── DATA FOR THIS TASK

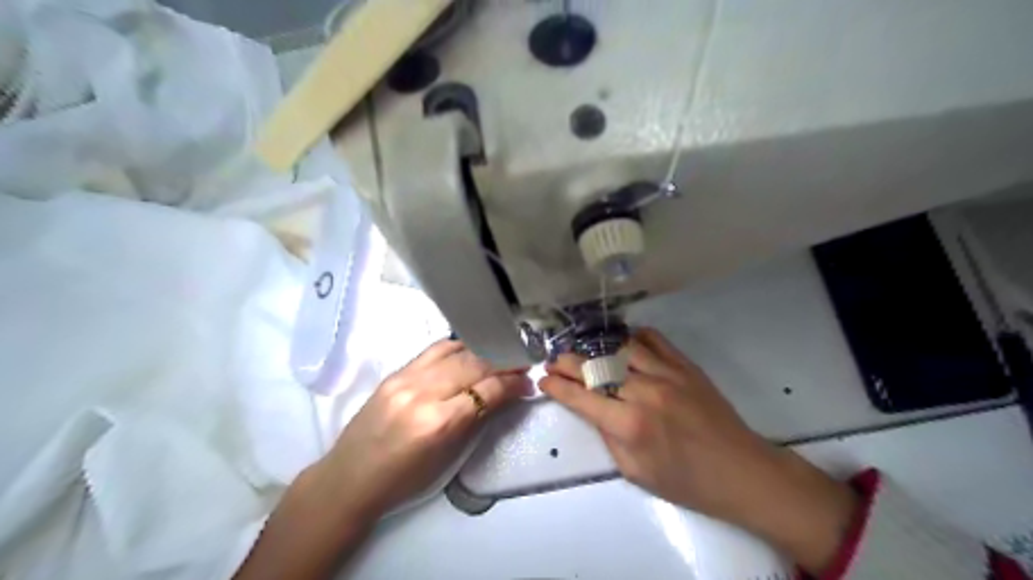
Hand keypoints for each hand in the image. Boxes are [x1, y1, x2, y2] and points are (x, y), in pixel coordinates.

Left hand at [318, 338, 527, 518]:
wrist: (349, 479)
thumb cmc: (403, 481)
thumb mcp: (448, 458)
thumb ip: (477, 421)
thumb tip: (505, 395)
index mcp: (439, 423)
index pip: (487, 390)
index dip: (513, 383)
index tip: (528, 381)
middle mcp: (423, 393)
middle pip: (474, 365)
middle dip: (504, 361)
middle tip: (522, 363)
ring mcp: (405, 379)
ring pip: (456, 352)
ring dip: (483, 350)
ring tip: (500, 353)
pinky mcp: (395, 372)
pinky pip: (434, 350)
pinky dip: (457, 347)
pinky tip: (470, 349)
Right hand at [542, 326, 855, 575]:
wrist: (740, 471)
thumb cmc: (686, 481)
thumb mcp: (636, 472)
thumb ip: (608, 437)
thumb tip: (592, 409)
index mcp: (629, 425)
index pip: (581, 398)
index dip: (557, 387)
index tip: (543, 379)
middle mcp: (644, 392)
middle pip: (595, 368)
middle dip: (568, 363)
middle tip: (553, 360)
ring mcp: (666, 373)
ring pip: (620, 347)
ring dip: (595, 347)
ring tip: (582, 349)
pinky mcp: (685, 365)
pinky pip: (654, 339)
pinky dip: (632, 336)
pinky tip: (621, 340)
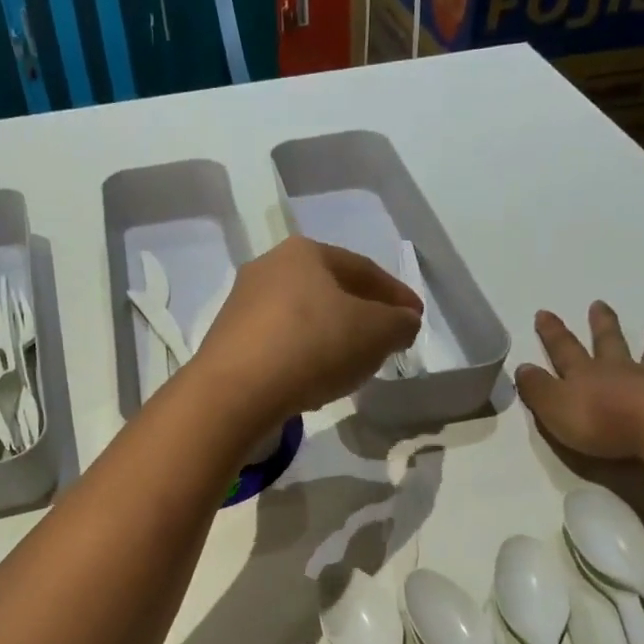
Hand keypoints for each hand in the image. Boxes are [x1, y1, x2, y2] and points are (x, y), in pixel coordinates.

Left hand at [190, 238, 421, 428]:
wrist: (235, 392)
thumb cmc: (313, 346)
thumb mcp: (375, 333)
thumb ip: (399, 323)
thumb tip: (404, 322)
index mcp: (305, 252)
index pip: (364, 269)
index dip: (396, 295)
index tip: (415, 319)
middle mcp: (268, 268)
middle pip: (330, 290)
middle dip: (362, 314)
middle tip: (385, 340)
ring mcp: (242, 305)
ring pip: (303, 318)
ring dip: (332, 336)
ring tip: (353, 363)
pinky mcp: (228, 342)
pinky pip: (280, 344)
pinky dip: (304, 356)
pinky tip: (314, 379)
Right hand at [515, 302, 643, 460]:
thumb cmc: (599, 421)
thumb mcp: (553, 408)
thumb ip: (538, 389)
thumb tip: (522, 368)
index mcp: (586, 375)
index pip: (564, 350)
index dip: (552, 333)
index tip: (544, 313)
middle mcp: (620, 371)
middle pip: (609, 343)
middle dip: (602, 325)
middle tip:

────

EXERCISE OBJECTIVE:
Return, unchanged, each line from the line containing "pinky tip: (314, 379)" through the last line of the material.

EXPECTED OUTPUT:
pinky tip: (314, 379)
Right hand at [515, 302, 643, 460]:
thumb cmc: (599, 421)
thumb mcp: (553, 408)
thumb ip: (538, 389)
thumb tip: (522, 368)
index mcp: (586, 375)
index pip: (564, 350)
index dip: (552, 333)
index tip: (544, 313)
middle mcp: (620, 371)
middle pip: (609, 343)
middle dip: (602, 325)
middle tip:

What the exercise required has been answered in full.